A Ponte tomou o primeiro gol e já se desarrumou. Tomou o segundo e desmontou completamente. Derreteu. O Vila Nova fez três e poderia ter feito seis ainda no primeiro tempo.

Quando o técnico Zanardi mexeu na equipe no intervalo, tivemos a impressão de que o time havia melhorado. Mas foi apenas um engano. Foi aquele último suspiro que um paciente terminal dá na UTI antes de morrer. A Ponte teve uma pequena reação, mas não conseguiu sustentar.

Eu lamento muito tudo o que está acontecendo com a Ponte Preta. É uma situação extremamente triste. Espero que a torcida continue preservando esses jogadores, porque eles não têm culpa de tudo isso. O que está acontecendo é resultado de um erro grotesco de planejamento — ou de falta de planejamento.

E quem me acompanha todos os dias sabe que eu não alimento nenhum tipo de esperança em relação a uma mudança de cenário. Qual seria essa mudança? Entrar dinheiro para pagar os jogadores. Eu não me iludo com isso.

Eu virei aqui neste microfone para dizer justamente o contrário: para mim, essa história do transfer ban não vai ser resolvida. A SAF vai se arrastar até o final do ano e, depois, eu não sei o que vai acontecer.
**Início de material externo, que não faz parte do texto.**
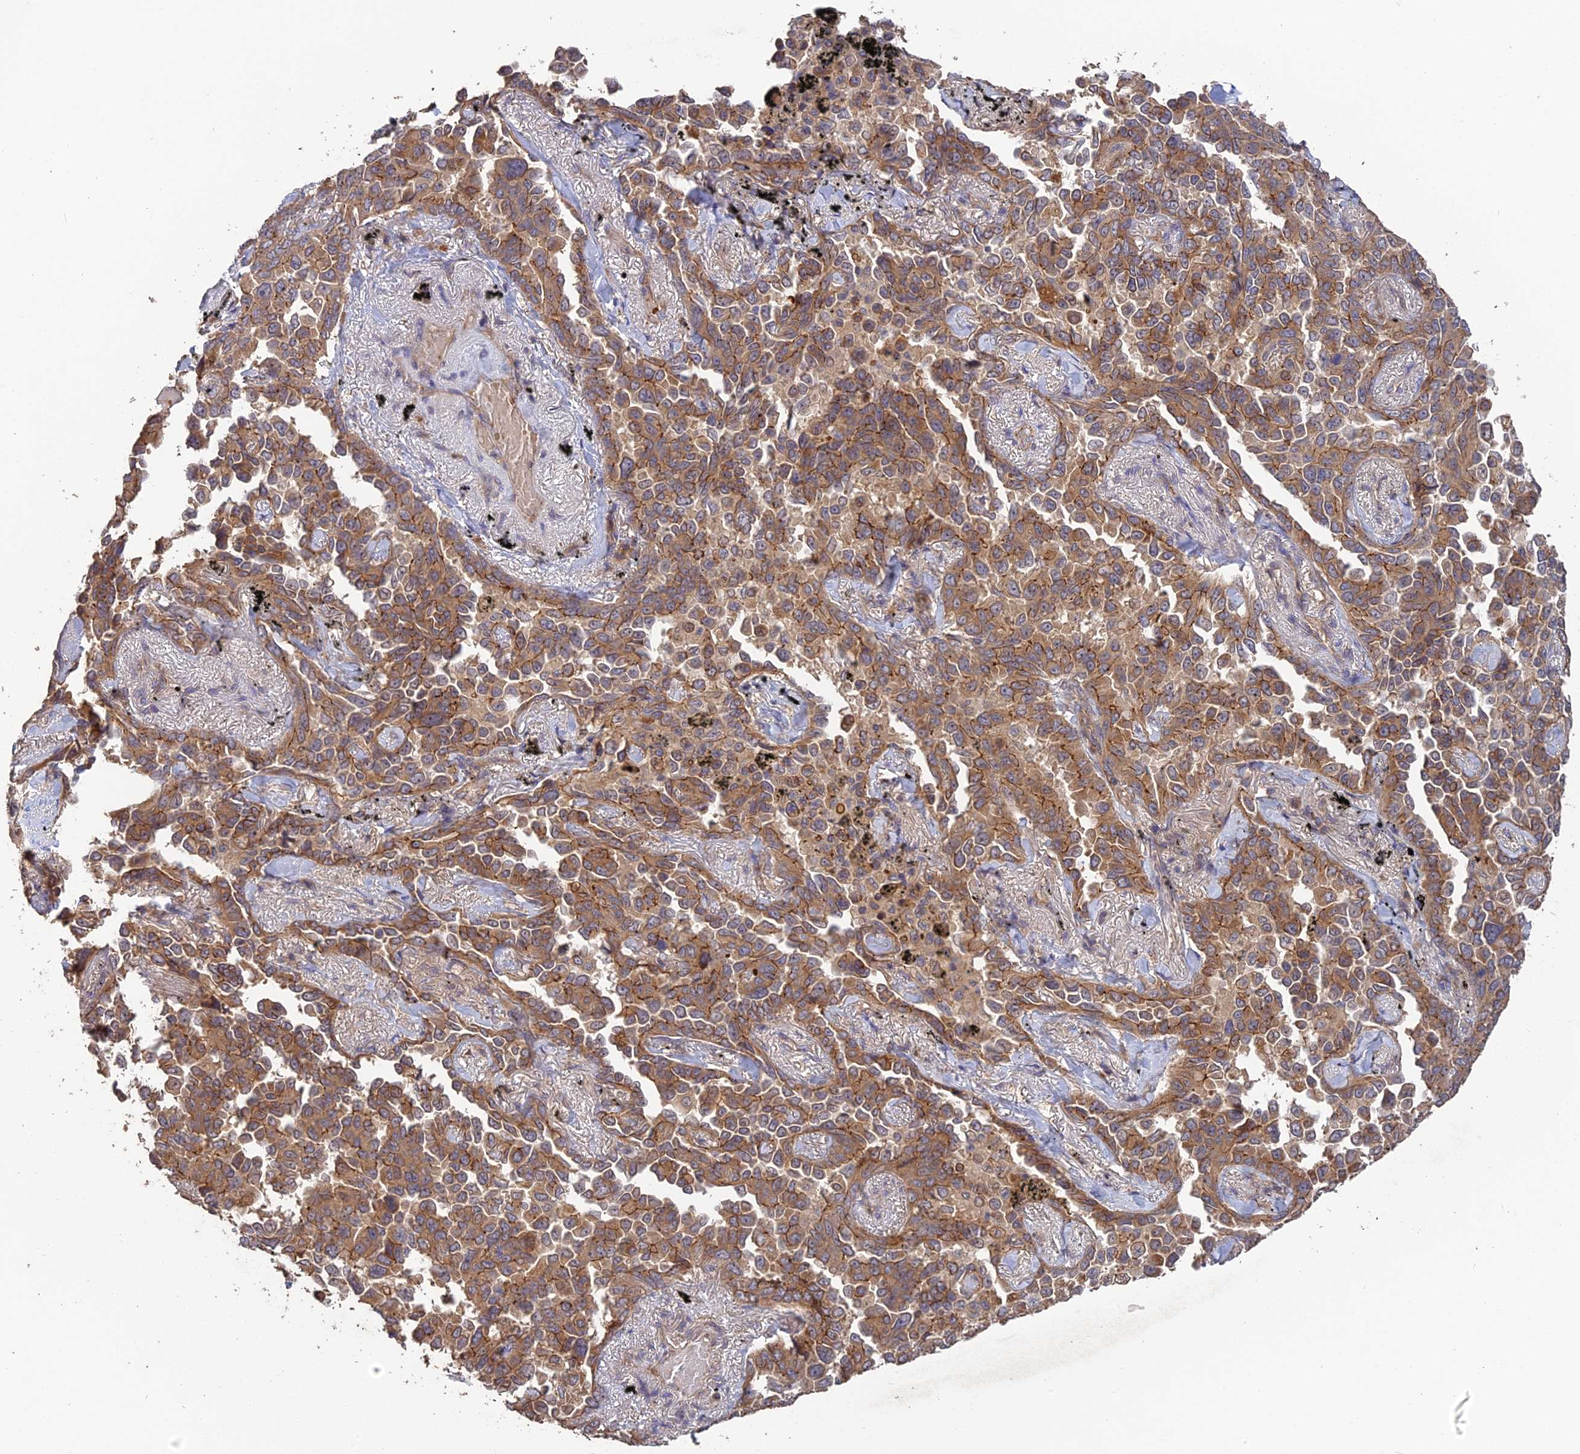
{"staining": {"intensity": "moderate", "quantity": ">75%", "location": "cytoplasmic/membranous"}, "tissue": "lung cancer", "cell_type": "Tumor cells", "image_type": "cancer", "snomed": [{"axis": "morphology", "description": "Adenocarcinoma, NOS"}, {"axis": "topography", "description": "Lung"}], "caption": "The histopathology image reveals a brown stain indicating the presence of a protein in the cytoplasmic/membranous of tumor cells in lung cancer.", "gene": "ARHGAP40", "patient": {"sex": "female", "age": 67}}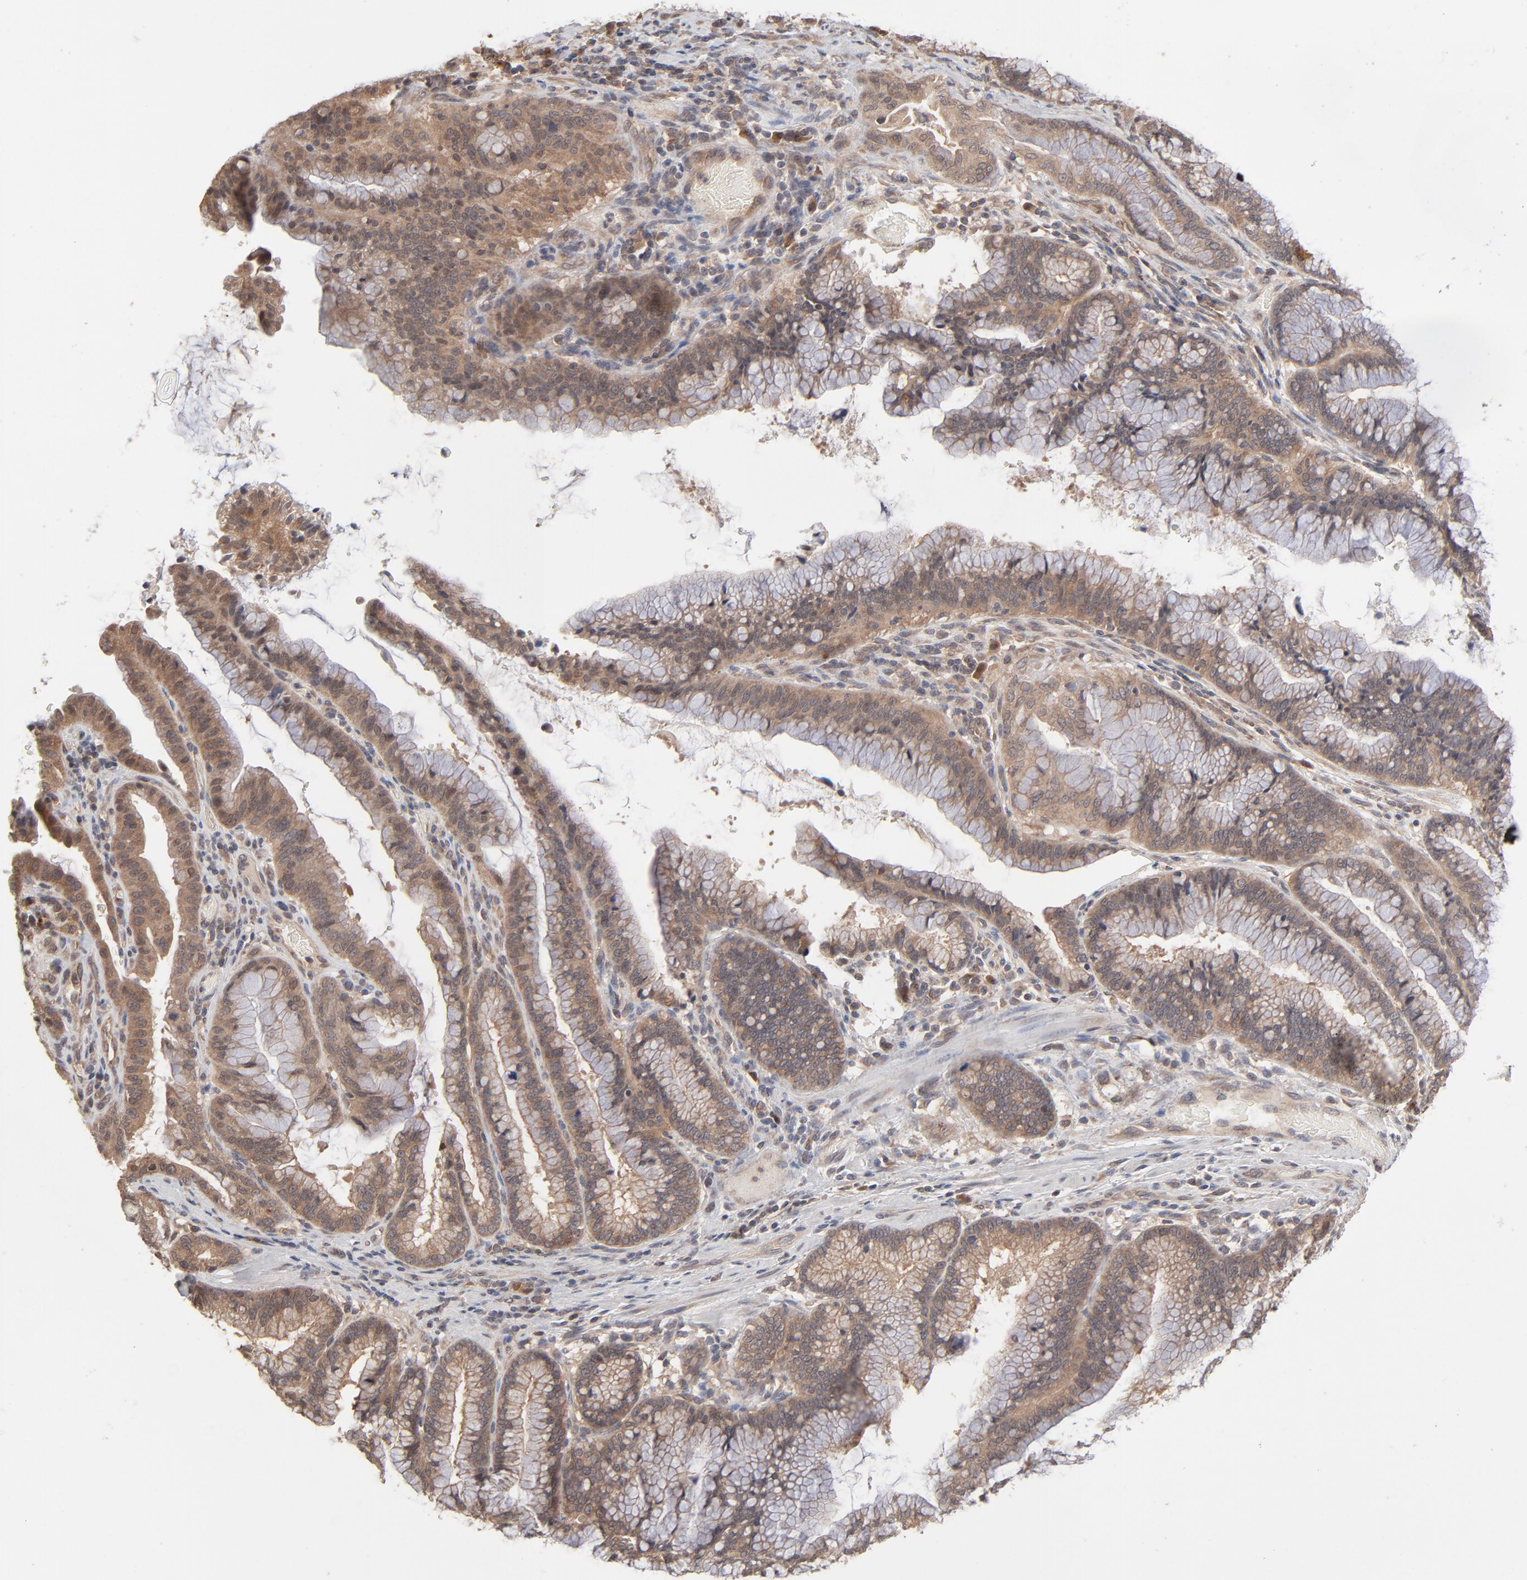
{"staining": {"intensity": "weak", "quantity": ">75%", "location": "cytoplasmic/membranous"}, "tissue": "pancreatic cancer", "cell_type": "Tumor cells", "image_type": "cancer", "snomed": [{"axis": "morphology", "description": "Adenocarcinoma, NOS"}, {"axis": "topography", "description": "Pancreas"}], "caption": "IHC histopathology image of adenocarcinoma (pancreatic) stained for a protein (brown), which displays low levels of weak cytoplasmic/membranous staining in approximately >75% of tumor cells.", "gene": "SCFD1", "patient": {"sex": "female", "age": 64}}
O Elvis, na carta aberta que publicou na internet, deixou claro que o time vai a campo contra o Avaí. Depois disso, se não houver pagamento, a situação ficará extremamente complicada. Seria terrível para a história da Ponte Preta e para a própria história do campeonato se a Ponte não tivesse time para entrar em campo. Tudo indica que é isso que pode acontecer. Espero que não.

E o Zanardi já esgotou efetivamente todo o estoque de convencimento que tem no arsenal para tentar convencer os jogadores de que o dia seguinte pode ser diferente e mais positivo.

Não sei o que vai ser. É triste a situação. Hoje, a Ponte tomou seis, mas poderia ter tomado nove ou dez. Eu não me lembro de uma partida tão ruim do time da Ponte em todo o tempo em que estou em Campinas. E olha que já assisti a coisas grotescas. O que vi hoje, porém, é algo para assustar todo mundo.